No honeymoon for Trudeau, Tory base in revolt against O’Toole

TORONTO – Justin Trudeau’s European tour was a breath of fresh air, but now it’s time to tackle the internal grit. Today the Prime Minister left Glasgow, Scotland, and reached Ottawa in the late afternoon. After the official visit to the Netherlands, the G20 Summit in Rome, the bilateral meetings – including the one with Italian Prime Minister Mario Draghi – and the climate summit in Glasgow, Trudeau is preparing to face a series of commitments at Parliament Hill that promise quite challenging. First of all, the liberal leader has to deal with an extremely fragmented political context, with a honeymoon with the electorate that basically never began and with a long series of knots to be solved in the coming months.

The first date to keep in mind is November 22, when the first session of the new parliament resulting from the vote on September 20 is scheduled. Immediately after it will be the turn of the Speech from the Throne that will be illustrated to the House of Commons by Governor Mary Simon: it is the programmatic basis and the basic objectives of the new government that will be put to the vote in the House.

Now, no one expects the prime minister not to gain confidence, even if numerically the executive does not enjoy an absolute majority of deputies in the House of Commons. The support – as already happened in the last legislature – of one between the NDP and the Bloc Quebecois will suffice, given that the Conservative Party will certainly vote against. Then, once this institutional obligation has been fulfilled, the difficult will really begin.

The new government will first have to lay the foundations for the spring budget. A Financial, the one that will be developed by the Minister of Finance Chrystia Freeland, which will once again heavily feel the weight of the pandemic and the government’s plans to support families, workers and businesses hard hit by Covid.

In addition to this, the government will also have to develop a road map for the return from the deficit, even if in the election campaign Trudeau himself was quite vague about it, pointing out that the fiscal roadmap to reset the budget hole in Ottawa would have been activated only at the end of the pandemic.

There remains, moreover, the knot of the high conflict of the prime minister with numerous provincial premiers, starting with Doug Ford and Jason Kenney. With the latter, in particular, relations are now at a minimum: Canada’s proposals at the G20 and at the COP26 climate summit – heavy restrictions on greenhouse gas emissions, punitive measures for oil operators who do not comply with the parameters – have been received very negatively in Alberta, a province whose economy revolves almost exclusively around the extraction of oil from tar sands.

But if Trudeau has to face these difficulties on the other side of the barricade, Erin O’Toole is certainly no better off. On the contrary, the leader of the Conservative Party has to deal with the creeping discontent with him that part of the parliamentary group and also involves the leading group of the party and the base itself.

The Tories have not yet digested the defeat at the polls, blaming their leader for some resounding strategic mistakes that contributed to the blow. In particular, O’Toole’s decision to move the party to the center on numerous issues, a move that did not produce any desired results in the GTA and that indeed caused a sharp decline in consensus even in conservative fiefdoms such as Alberta and Saskatchewan.

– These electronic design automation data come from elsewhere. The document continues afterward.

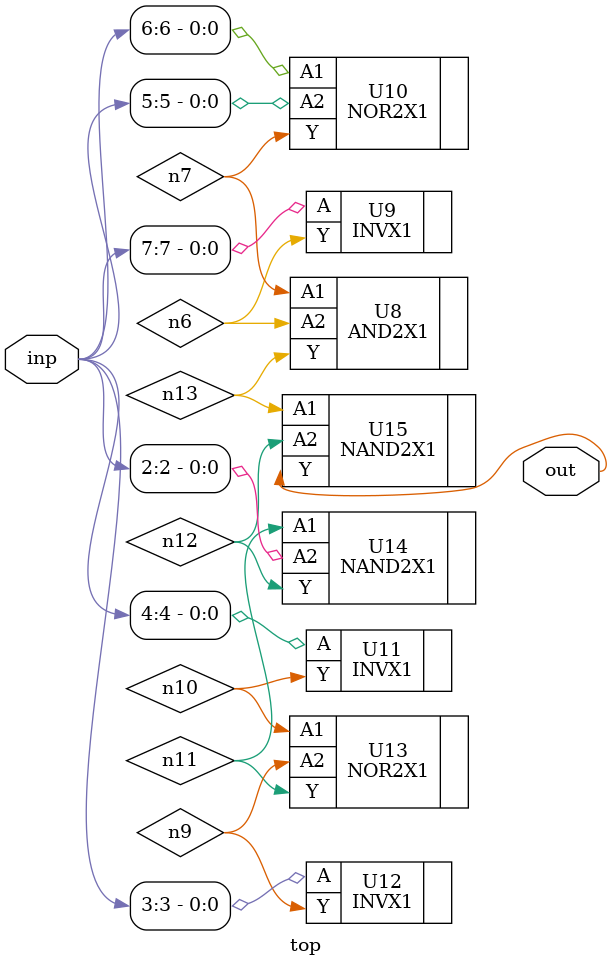
<source format=sv>


module top ( inp, out );
  input [7:0] inp;
  output out;
  wire   n6, n7, n9, n10, n11, n12, n13;

  AND2X1 U8 ( .A1(n7), .A2(n6), .Y(n13) );
  INVX1 U9 ( .A(inp[7]), .Y(n6) );
  NOR2X1 U10 ( .A1(inp[6]), .A2(inp[5]), .Y(n7) );
  INVX1 U11 ( .A(inp[4]), .Y(n10) );
  INVX1 U12 ( .A(inp[3]), .Y(n9) );
  NOR2X1 U13 ( .A1(n10), .A2(n9), .Y(n11) );
  NAND2X1 U14 ( .A1(n11), .A2(inp[2]), .Y(n12) );
  NAND2X1 U15 ( .A1(n13), .A2(n12), .Y(out) );
endmodule


</source>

In addition to this, the Conservative leader was accused of underestimating the Maxime Bernier factor, which cost according to the final data of Elections Canada as many as 28 districts and therefore the potential victory at the polls. These days the internal review of the party is continuing, which could lead to the vote on the parliamentary group’s confidence in the leader: in practice, the antechamber for the potential change at the head of the Conservative Party.

This long break from the vote at the first session of parliament certainly does not help O’Toole, who gives the impression that he no longer holds the reins of the party and that he could be unseated within a short time.